After acquiring packaging material, groups started serious yoghurt production. However, getting packaging material turned out to be only a start. The road to ‘big business’ has many obstacles. Along the road, new obstacles are found, and every time after tackling an obstacle, a new one appears. But that’s the sport of it. More than occasionally, villages experience power outages, which can even last several days. Even if the power is there, shop owners tend to switch off their fridges at night. This causes yoghurt to get spoiled pretty fast. The first solution we found to this problem was to start using a preservative, a quite common practice among established yoghurt producers in Uganda. Another solution is to sell the yoghurt quickly. Hereto we have acquired coolboxes. With those boxes, groups can move around with the yoghurt and sell it the same day to costumers on the street, similar to travelling ice-cream sellers. Then some groups want to sell the yoghurt from bigger and more formal shops, but those shops require an expiry date to be displayed on the product. So we acquired stamps to put this date on the packaging material. Finally marketing is often challenging for the groups. Yoghurt is a quite unknown product in villages. If people know the product at all, they know it as a luxury product that is obtained from supermarkets in town. So we have developed promotion posters and painted signposts to make the presence of affordable yoghurt in the local shops know to the villagers.

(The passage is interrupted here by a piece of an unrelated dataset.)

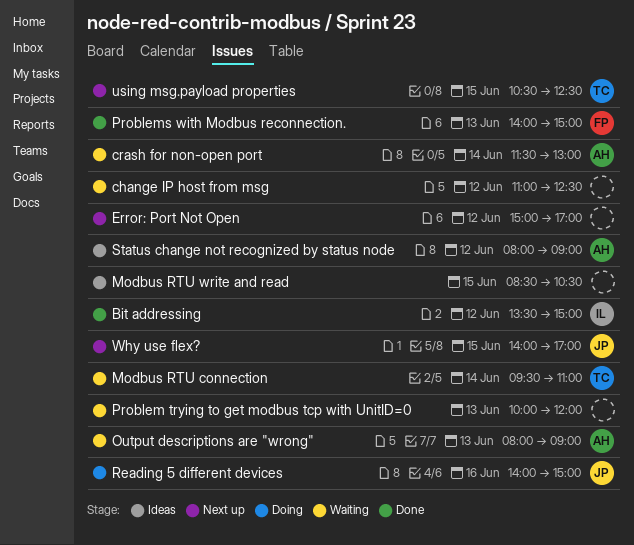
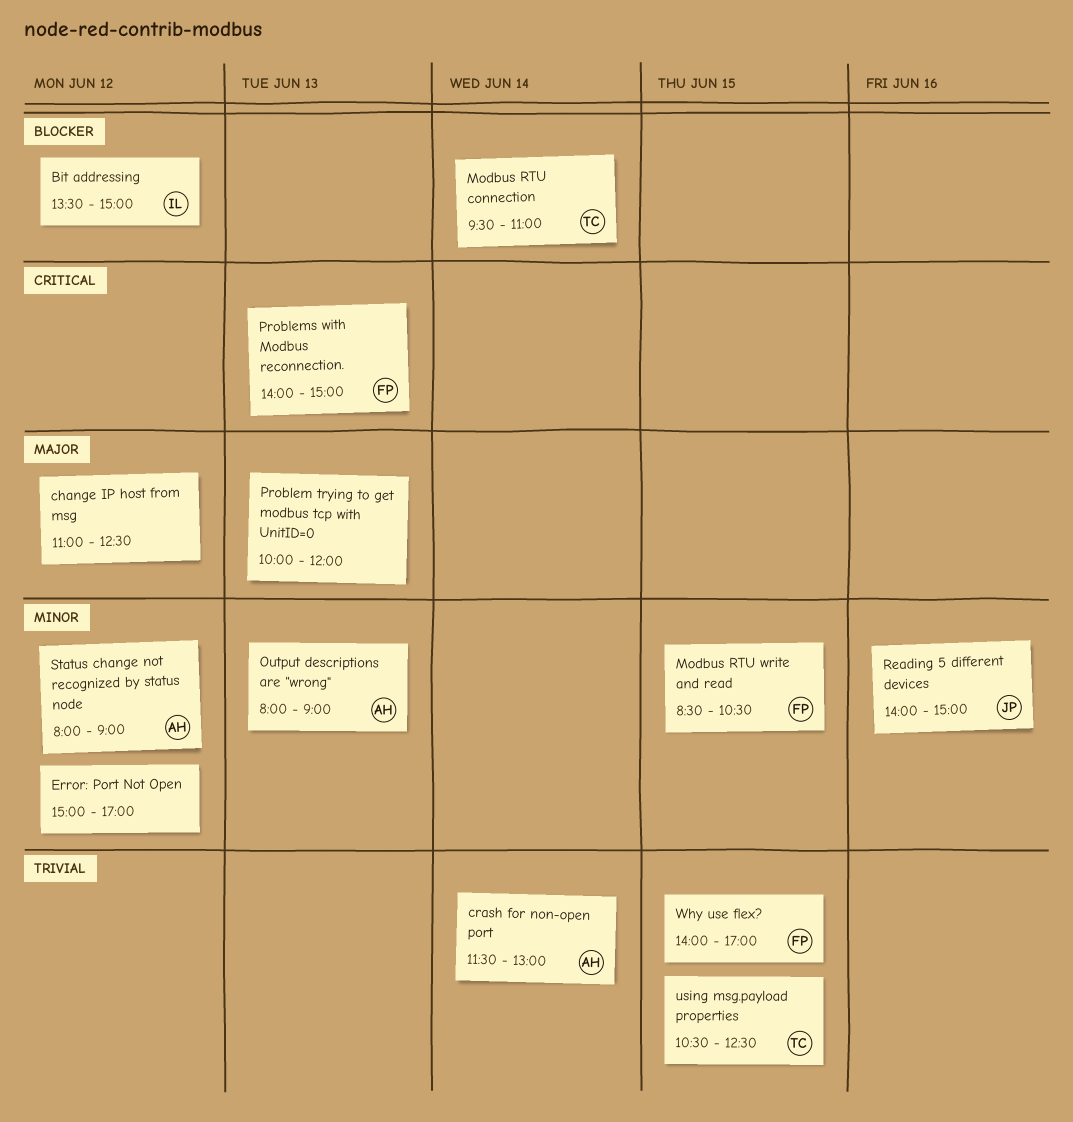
Modbus RTU write and read, owner: none -> FP
Why use flex?, owner: JP -> FP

Success rates are variable between groups, but also the enthusiasm and active attitude differ from group to group. Hopefully the groups are now supplied with the tools to tackle the most urgent bottlenecks to expansion of the business. Because for the coming six weeks, the groups will have to struggle for themselves.

As a project leader for Yoba for Life, I have enjoyed my work and the interaction with ‘my people’ so much, that we have decided to extend my volunteer agreement with another six months. After a leave in the coming six weeks, I will be back in April. So you shall continue to find my stories on this blog post, please bear with me. And who knows, I might meet some of you in the Netherlands in March.